## Zu lösende Aufgaben
**a.** Entnimm dem Text über Belastungsstörungen wortgetreu den Abschnitt, der mit "Anpassungsstörung und Störungen" beginnt und bis einschließlich "oder Konflikte geprägt." reicht.
**b.** Wozu können arbeitsbezogene Anpassungsstörungen laut dem Text über Belastungsstörungen führen?

Belastungsstörungen
Belastungsstörungen entstehen als Reaktion auf psychosoziale Stressoren oder traumatische Ereignisse. Sie zeigen, wie stark äußere Belastungen das seelische Gleichgewicht beeinflussen können. Während kurzfristige Reaktionen auf Stress oft Teil der normalen Anpassungsfähigkeit sind, können sie bei Überforderung oder traumatischer Intensität zu klinisch relevanten Störungsbildern führen. Diese reichen von Anpassungsstörungen über akute Belastungsreaktionen bis hin zu posttraumatischen Belastungsstörungen (PTBS) und dissoziativen Störungen.
Anpassungsstörung und Störungen am Arbeitsplatz
- Definition: Psychische Reaktionen auf belastende Lebensereignisse oder einschneidende Veränderungen (z. B. Arbeitsplatzverlust, Mobbing, Konflikte).
- Symptome:
- Depressive Stimmung, Angst, Besorgnis
- Gefühl der Überforderung, Leistungsabfall
- Soziale Rückzugstendenzen
- Häufig körperliche Beschwerden (Schlafstörungen, Kopfschmerzen)
- Besonderheit am Arbeitsplatz:
- Arbeitsbezogene Anpassungsstörungen sind häufig durch chronische Belastungen wie Überlastung, fehlende Anerkennung oder Konflikte geprägt.
- Sie können zu Burnout-Symptomen führen, auch wenn Burnout selbst keine eigenständige Diagnose ist.
Belastungsreaktion
- Definition: Akute psychische und körperliche Reaktion auf ein außergewöhnlich belastendes Ereignis (z. B. Unfall, plötzlicher Verlust).

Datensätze
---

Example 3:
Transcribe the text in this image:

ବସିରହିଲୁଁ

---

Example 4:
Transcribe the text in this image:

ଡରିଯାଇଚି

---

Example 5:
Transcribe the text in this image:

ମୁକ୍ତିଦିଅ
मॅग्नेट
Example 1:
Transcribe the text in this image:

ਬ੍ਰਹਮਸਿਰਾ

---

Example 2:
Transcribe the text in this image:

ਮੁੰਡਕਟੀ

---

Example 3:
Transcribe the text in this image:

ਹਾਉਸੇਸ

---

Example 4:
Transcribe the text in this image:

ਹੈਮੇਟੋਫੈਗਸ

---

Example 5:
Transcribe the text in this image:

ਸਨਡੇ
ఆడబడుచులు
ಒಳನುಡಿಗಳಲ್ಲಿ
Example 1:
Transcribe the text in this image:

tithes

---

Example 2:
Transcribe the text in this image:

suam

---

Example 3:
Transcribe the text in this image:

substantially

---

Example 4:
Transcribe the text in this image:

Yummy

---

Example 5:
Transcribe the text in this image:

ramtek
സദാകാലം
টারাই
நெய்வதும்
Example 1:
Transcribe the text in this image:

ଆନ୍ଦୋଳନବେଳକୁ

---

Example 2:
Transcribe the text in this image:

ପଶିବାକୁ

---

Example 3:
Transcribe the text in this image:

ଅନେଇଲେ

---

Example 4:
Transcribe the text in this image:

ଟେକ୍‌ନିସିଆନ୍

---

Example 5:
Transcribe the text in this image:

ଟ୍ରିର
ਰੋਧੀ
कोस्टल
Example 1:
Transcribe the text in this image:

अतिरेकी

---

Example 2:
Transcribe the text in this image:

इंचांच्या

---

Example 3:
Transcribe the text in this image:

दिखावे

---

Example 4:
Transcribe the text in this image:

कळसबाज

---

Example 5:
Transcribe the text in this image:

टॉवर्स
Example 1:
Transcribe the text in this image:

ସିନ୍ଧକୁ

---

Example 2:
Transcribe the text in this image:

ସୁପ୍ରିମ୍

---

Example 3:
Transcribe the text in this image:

## Antworten je Aufgabe
**a.**
Anpassungsstörung und Störungen am Arbeitsplatz
- Definition: Psychische Reaktionen auf belastende Lebensereignisse oder einschneidende Veränderungen (z. B. Arbeitsplatzverlust, Mobbing, Konflikte).
- Symptome:
- Depressive Stimmung, Angst, Besorgnis
- Gefühl der Überforderung, Leistungsabfall
- Soziale Rückzugstendenzen
- Häufig körperliche Beschwerden (Schlafstörungen, Kopfschmerzen)
- Besonderheit am Arbeitsplatz:
- Arbeitsbezogene Anpassungsstörungen sind häufig durch chronische Belastungen wie Überlastung, fehlende Anerkennung oder Konflikte geprägt.

**b.** Zu Burnout-Symptomen.